やること: 糖尿病と合併症についての文章を、一字も変えずに全文書き写すこと。

提供された抜粋:

このほかにも他の病気(内分泌系の病気や膵疾患 など)やステロイド薬の長期投与が引き金となって発症する二次性糖尿病、妊娠糖尿病(妊娠すると高血糖な状態になりやすくなります。完全な糖尿病ではありません)もあります。

合併症に注意

糖尿病でよく見られる症状ですが、例えば1型糖尿病の患者様で急激にインスリン不足が起きると喉が異常に渇く、頻尿・多尿、全身の倦怠感、急激な体重減少などがみられるようになりますが、1型でもゆっくりとインスリンの分泌が低下していく、あるいは2型の患者様の場合は、初期の段階では自覚症状がほぼみられません。ただ病状が進行していくと喉の異常な渇き、頻尿・多尿、全身の倦怠感、体重の減少といったことが現れるようになります。このような症状がみられたら速やかにご受診ください。

また自覚症状がないと言いましても糖尿病を発症すれば常に血管は損傷を受けている状態です。さらに放置となれば、網膜や腎臓といった細小血管が集中する部位から障害が起きて、糖尿病が原因の合併症(糖尿病網膜症、糖尿病腎症、糖尿病神経障害 など)も併発するようになります。また大血管(動脈)で動脈硬化を招き、さらに悪化させると、脳卒中や狭心症、心筋梗塞といった合併症を発症することもあります。

データ記録:
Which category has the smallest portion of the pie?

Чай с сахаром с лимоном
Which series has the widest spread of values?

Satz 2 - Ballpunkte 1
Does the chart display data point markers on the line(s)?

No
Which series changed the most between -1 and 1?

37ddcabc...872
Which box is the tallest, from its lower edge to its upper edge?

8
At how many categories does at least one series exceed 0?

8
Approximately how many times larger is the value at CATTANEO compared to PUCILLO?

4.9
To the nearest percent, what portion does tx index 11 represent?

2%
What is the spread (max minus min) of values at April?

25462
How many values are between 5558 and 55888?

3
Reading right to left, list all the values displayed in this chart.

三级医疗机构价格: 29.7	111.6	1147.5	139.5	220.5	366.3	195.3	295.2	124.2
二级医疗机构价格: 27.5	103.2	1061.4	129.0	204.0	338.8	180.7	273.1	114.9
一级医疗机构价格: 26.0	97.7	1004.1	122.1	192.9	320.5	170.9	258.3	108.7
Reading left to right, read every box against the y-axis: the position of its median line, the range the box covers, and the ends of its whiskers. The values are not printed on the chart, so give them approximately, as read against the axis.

模範解答:
このほかにも他の病気(内分泌系の病気や膵疾患 など)やステロイド薬の長期投与が引き金となって発症する二次性糖尿病、妊娠糖尿病(妊娠すると高血糖な状態になりやすくなります。完全な糖尿病ではありません)もあります。

合併症に注意

糖尿病でよく見られる症状ですが、例えば1型糖尿病の患者様で急激にインスリン不足が起きると喉が異常に渇く、頻尿・多尿、全身の倦怠感、急激な体重減少などがみられるようになりますが、1型でもゆっくりとインスリンの分泌が低下していく、あるいは2型の患者様の場合は、初期の段階では自覚症状がほぼみられません。ただ病状が進行していくと喉の異常な渇き、頻尿・多尿、全身の倦怠感、体重の減少といったことが現れるようになります。このような症状がみられたら速やかにご受診ください。

また自覚症状がないと言いましても糖尿病を発症すれば常に血管は損傷を受けている状態です。さらに放置となれば、網膜や腎臓といった細小血管が集中する部位から障害が起きて、糖尿病が原因の合併症(糖尿病網膜症、糖尿病腎症、糖尿病神経障害 など)も併発するようになります。また大血管(動脈)で動脈硬化を招き、さらに悪化させると、脳卒中や狭心症、心筋梗塞といった合併症を発症することもあります。